The same bad behavior is often seen pitch-side at the games of juveniles, with filth-tongued parents hurling accusations and exhortations that in a workplace would elicit a quick call to HR and the Legal department. Even supposedly civilizing games such as Cricket tolerate not only consistent verbal harassment called “sledging”, and until recently could still be deadly as with Phillip Hughes’ tragic death due to a fast bowled cricket ball hitting his head in an area unprotected by his helmet.

I can make a prediction: The Law will free sport from wanton injury.

Law is our learning. It’s how we work together to agree on how we may work together, and minimise harm. We know how to harm each other, even in law but especially in reality. We should be able to enjoy interacting competitively without risk of hurting one another, no matter what the shape of the ball or court.

We must rule out the possibility of suffering concussion as a result of following the rules of a game.

Certain tackles in rugby, Gaelic football and hurling, heading the ball in Soccer, are all under review

Boxing? A sport predicated on concussion, horrifically termed the ‘sweet science’, can have no place in civilized society.
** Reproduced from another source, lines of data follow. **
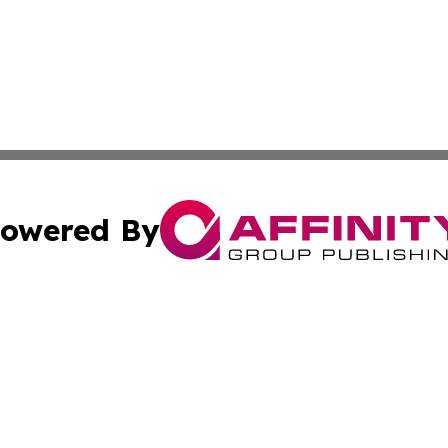
owered By
ubmit Press Release
Terms & Conditions
Copyright/DMCA
cs Inc. dba Affinity Group Publishing & Eyeballs & Clicks.
Cookie Settings / Your Privacy Choices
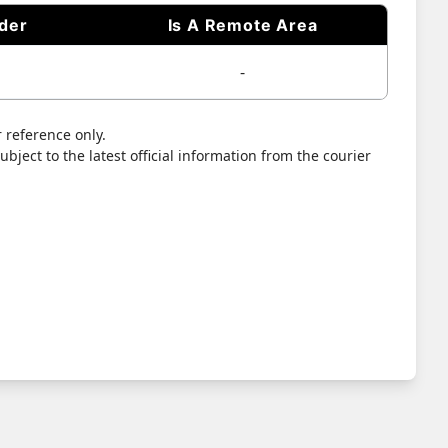
ider
Is A Remote Area
-
 reference only.
bject to the latest official information from the courier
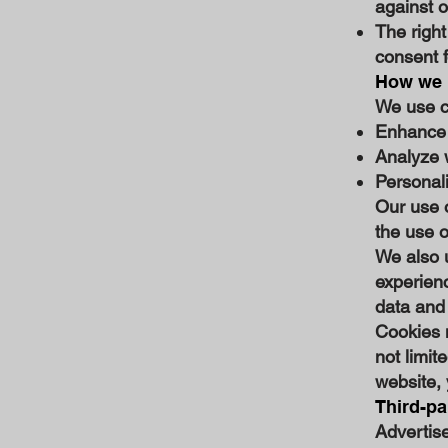
against o
The right
consent f
How we u
We use co
Enhance 
Analyze 
Personal
Our use 
the use o
We also 
experienc
data and 
Cookies m
not limit
website, 
Third-pa
Advertise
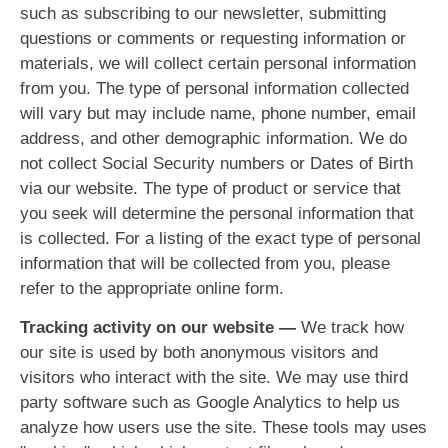
such as subscribing to our newsletter, submitting
questions or comments or requesting information or
materials, we will collect certain personal information
from you. The type of personal information collected
will vary but may include name, phone number, email
address, and other demographic information. We do
not collect Social Security numbers or Dates of Birth
via our website. The type of product or service that
you seek will determine the personal information that
is collected. For a listing of the exact type of personal
information that will be collected from you, please
refer to the appropriate online form.
Tracking activity on our website —
We track how
our site is used by both anonymous visitors and
visitors who interact with the site. We may use third
party software such as Google Analytics to help us
analyze how users use the site. These tools may uses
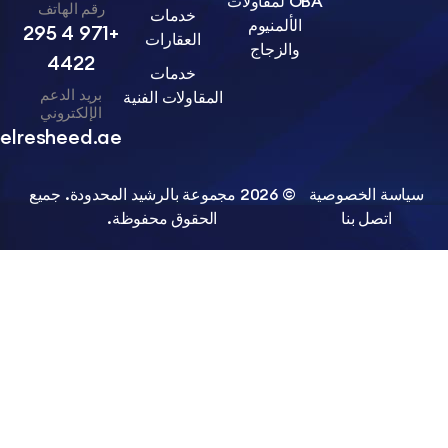
OBA لمقاولات
رقم الهاتف
خدمات
الألمنيوم
+971 4 295
العقارات
والزجاج
4422
خدمات
بريد الدعم
المقاولات الفنية
الإلكتروني
info@belresheed.ae
© 2026 مجموعة بالرشيد المحدودة. جميع
سياسة الخ
الحقوق محفوظة.
اتصل ب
I can make another prediction: Rules of behavior at sporting occasions will be enforced with at least the standard shown in the workplace. When minors are present the standards will be higher again.

Sport will become what it always is when practiced by the experts: play. Watch children form and reform rules for their games, as they run around in patterns. So it is great sports-people give new insight into their games, pushing past the limits of what we thought was possible. The best show creativity and excellence, in ways that delight and wow us without ever trying to hurt someone else, indeed they are gracious and kind, no matter what happens.

The idea of Sport as battle needs to die, for it is practicing violence, and we really don’t need to do that anymore.

Eoin Tierney is an entrepreneur living in Dublin.